Rachel Weiss, who founded the event and the Menopause Cafe, said the focus would be on fun and stressed the programme is open to both genders.
She said: “The menopause happens to half the population and affects the other half.
“We want to break the taboo so that people who want to talk about the menopause can.
“If people don’t want to talk about it then that’s fine but I don’t want them to be scared to talk about it.
“It’s not all doom and gloom — don’t write all women off over the age of 50 just because of the menopause.”
One of the keynote speakers is author Kelli Jaecks from Oregon, USA, who wrote the book Martinis & Menopause.
Kelli, who runs her own menopause soiree in America, flew in specifically for the event.
She said: “I really love to empower women about their bodies.
“We don’t have anything in the US like the Menopause Festival so this to me is quite groundbreaking and wonderful – to put a conference together for women and to prioritise and focus all on the menopause.”
The two day festival will feature speeches, presentations, marketplaces, creative workshops and panel discussions all centred around the menopause.
Since Rachel created the Menopause Cafe in 2017 the idea has taken on an international significance with similar events taking place in Canada and Ireland.
This year’s event was opened by Equalities Minister Christina McKelvie.
Ms McKelvie said: “I was delighted to open the Menopause Festival in Perth today.
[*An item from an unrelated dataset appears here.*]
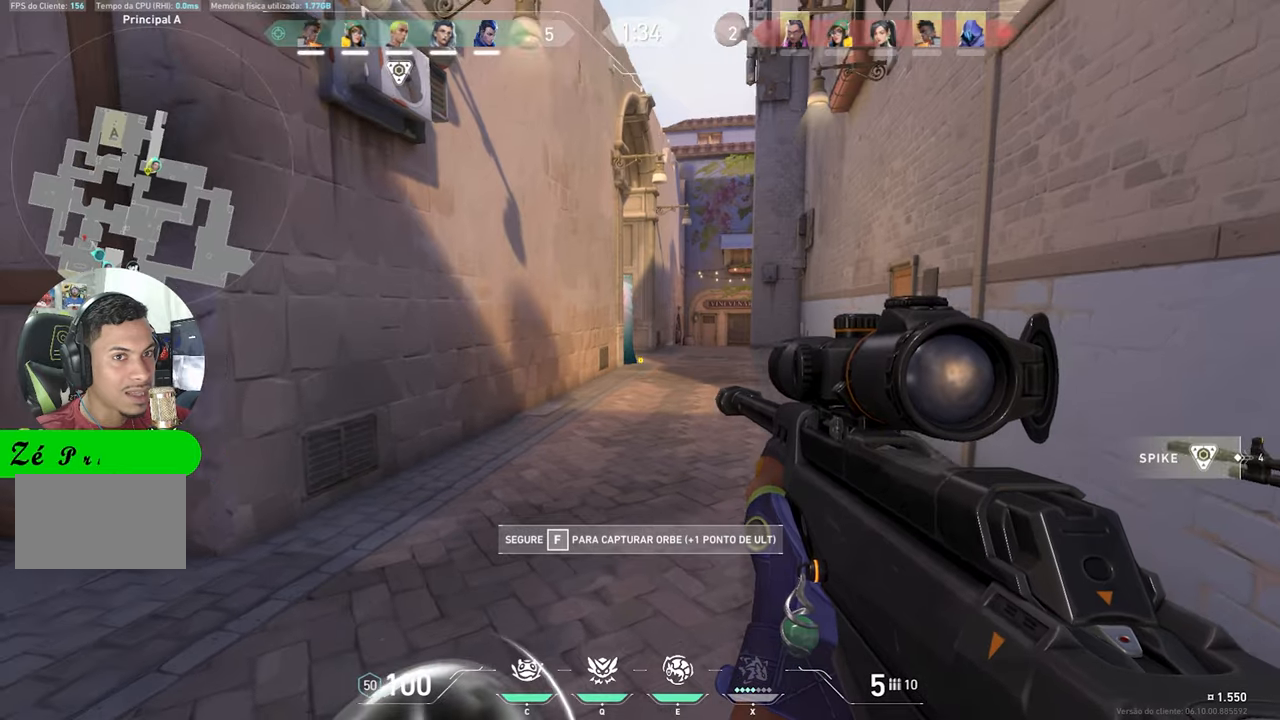
{"keys": ["shift", "v"], "mouse_move": "still", "events": []}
For far too long this has been a taboo subject. It is wonderful to see it being discussed openly at events such as these.
“There to be a greater understanding in society of the symptoms that women face and how it can impact on their lives.
“This is particularly important in the workplace. With increasing numbers of older women in employment, many more will now experience the menopause whilst part of the workforce.
“Demographic and societal changes mean that more women want to work later in life – and importantly, our economy needs them.”